Artificial intelligence tools can also be used to mitigate risk, Romahi says. The JP Morgan IM quantitative beta team uses NLP to identify stocks that are subject to event risk, so those stocks can be excluded from portfolios seeking to capture the effects of specific factors such as value and momentum. The share prices of companies that are the subject of M&A rumours or an activist campaign, for example, can respond to news in an up-or-down manner that would dilute their factor-based performance.
“We don’t want to have that sort of binary risk in a factor portfolio,” Romahi says. “We use an NLP algorithm to sift through news to look for stocks subject to binary events, as a way of reducing idiosyncratic risk.” Like most things in investing, there is a tradeoff. “The cost of being wrong is very low compared to the improvement that results from removing idiosyncratic risk from a factor portfolio.”
Ensuring how an AI signal will perform in a portfolio is a key consideration, says Andy Iseri, senior vice-president and non-US investment consultant in the global manager research group at consulting group Callan. Iseri says: “The role AI plays depends on the strategy, and many AI signals are fast moving.
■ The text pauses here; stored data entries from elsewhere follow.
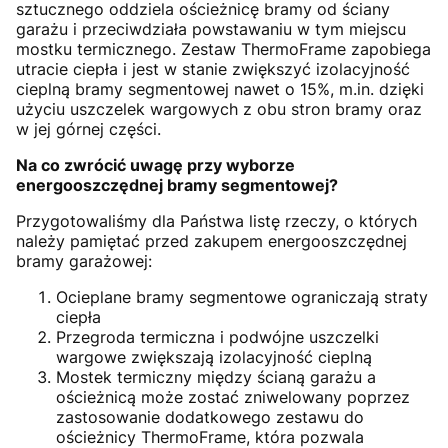
sztucznego oddziela ościeżnicę bramy od ściany
garażu i przeciwdziała powstawaniu w tym miejscu
mostku termicznego. Zestaw ThermoFrame zapobiega
utracie ciepła i jest w stanie zwiększyć izolacyjność
cieplną bramy segmentowej nawet o 15%, m.in. dzięki
użyciu uszczelek wargowych z obu stron bramy oraz
w jej górnej części.
Na co zwrócić uwagę przy wyborze
energooszczędnej bramy segmentowej?
Przygotowaliśmy dla Państwa listę rzeczy, o których
należy pamiętać przed zakupem energooszczędnej
bramy garażowej:
Ocieplane bramy segmentowe ograniczają straty
ciepła
Przegroda termiczna i podwójne uszczelki
wargowe zwiększają izolacyjność cieplną
Mostek termiczny między ścianą garażu a
ościeżnicą może zostać zniwelowany poprzez
zastosowanie dodatkowego zestawu do
ościeżnicy ThermoFrame, która pozwala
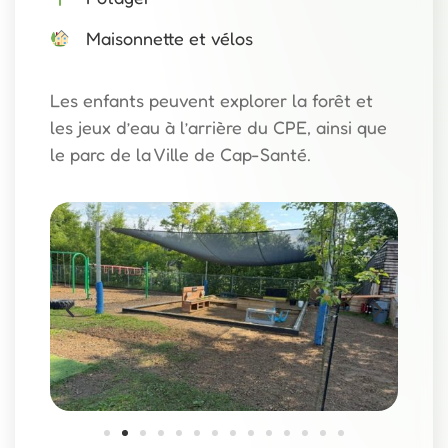
Maisonnette et vélos
Les enfants peuvent explorer la forêt et
les jeux d’eau à l’arrière du CPE, ainsi que
le parc de la Ville de Cap-Santé.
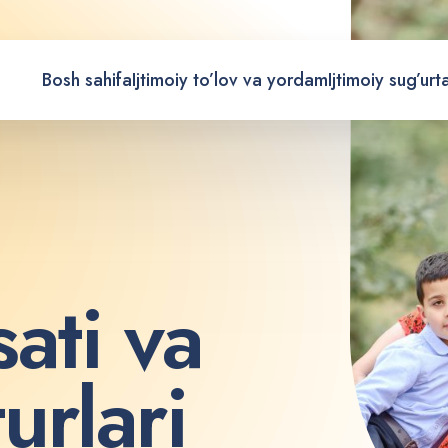
Bosh sahifa
Ijtimoiy to’lov va yordam
Ijtimoiy sug’urt
s
a
t
i
v
a
t
u
r
l
a
r
i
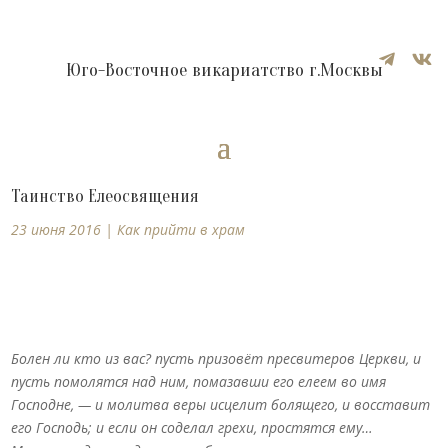


Юго-Восточное викариатство г.Москвы
Таинство Елеосвящения
23 июня 2016
|
Как прийти в храм
Болен ли кто из вас? пусть призовёт пресвитеров Церкви, и
пусть помолятся над ним, помазавши его елеем во имя
Господне, — и молитва веры исцелит болящего, и восставит
его Господь; и если он соделал грехи, простятся ему…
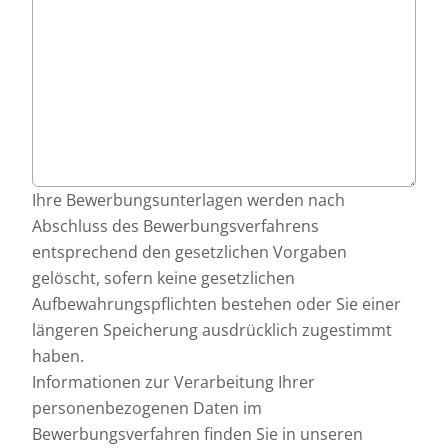
Ihre Bewerbungsunterlagen werden nach
Abschluss des Bewerbungsverfahrens
entsprechend den gesetzlichen Vorgaben
gelöscht, sofern keine gesetzlichen
Aufbewahrungspflichten bestehen oder Sie einer
längeren Speicherung ausdrücklich zugestimmt
haben.
Informationen zur Verarbeitung Ihrer
personenbezogenen Daten im
Bewerbungsverfahren finden Sie in unseren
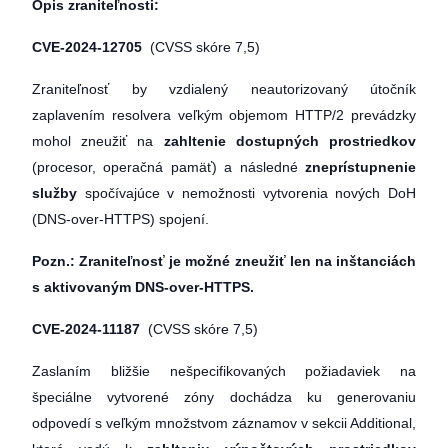
Opis zraniteľnosti:
CVE-2024-12705
(CVSS skóre 7,5)
Zraniteľnosť by vzdialený neautorizovaný útočník
zaplavením resolvera veľkým objemom HTTP/2 prevádzky
mohol zneužiť na
zahltenie dostupných prostriedkov
(procesor, operačná pamäť) a následné
zneprístupnenie
služby
spočívajúce v nemožnosti vytvorenia nových DoH
(DNS-over-HTTPS) spojení.
Pozn.: Zraniteľnosť je možné zneužiť len na inštanciách
s aktivovaným DNS-over-HTTPS.
CVE-2024-11187
(CVSS skóre 7,5)
Zaslaním bližšie nešpecifikovaných požiadaviek na
špeciálne vytvorené zóny dochádza ku generovaniu
odpovedí s veľkým množstvom záznamov v sekcii Additional,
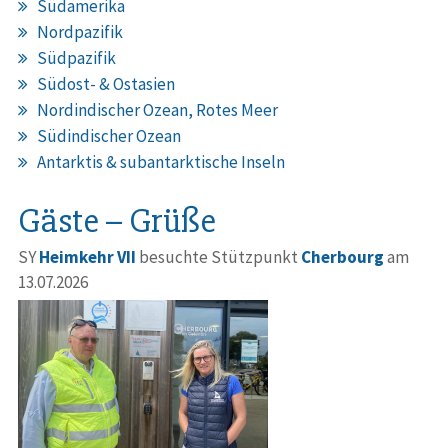
Südamerika
Nordpazifik
Südpazifik
Südost- & Ostasien
Nordindischer Ozean, Rotes Meer
Südindischer Ozean
Antarktis & subantarktische Inseln
Gäste – Grüße
SY
Heimkehr VII
besuchte Stützpunkt
Cherbourg
am
13.07.2026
AI is certainly more prevalent at quant firms, but we are seeing fundamental shops conducting AI research,” he adds.
Callan assesses the “materiality of AI compared to the value of good old fundamental factors like value, growth and earnings”. But the primary concern with AI techniques is the ability of signals to “maintain their efficacy as adoption increases”, as Iseri puts it. Quant managers have been devising techniques to detect factor crowding and to monitor the efficacy of factors since 2007, he adds. While the benefits of widely pursued factors have not yet been arbitraged away, “if everyone is processing earnings transcripts immediately, for example, will that change the behavioural patterns that we see in the market?” he asks. One thing is certain, he says: “This is a fascinating area.”
Only time will tell. But managers are constantly searching for new AI signals. Invesco is planning to implement its sentiment strength indicator as a small additional weight in the momentum compartment of multi-factor portfolios later this year, and is already working on the next stage of its research – including tracking individuals as they move from one company to another.
It may not be long before CEOs and CFOs enrol in linguistics training to be sure they are saying what they really think.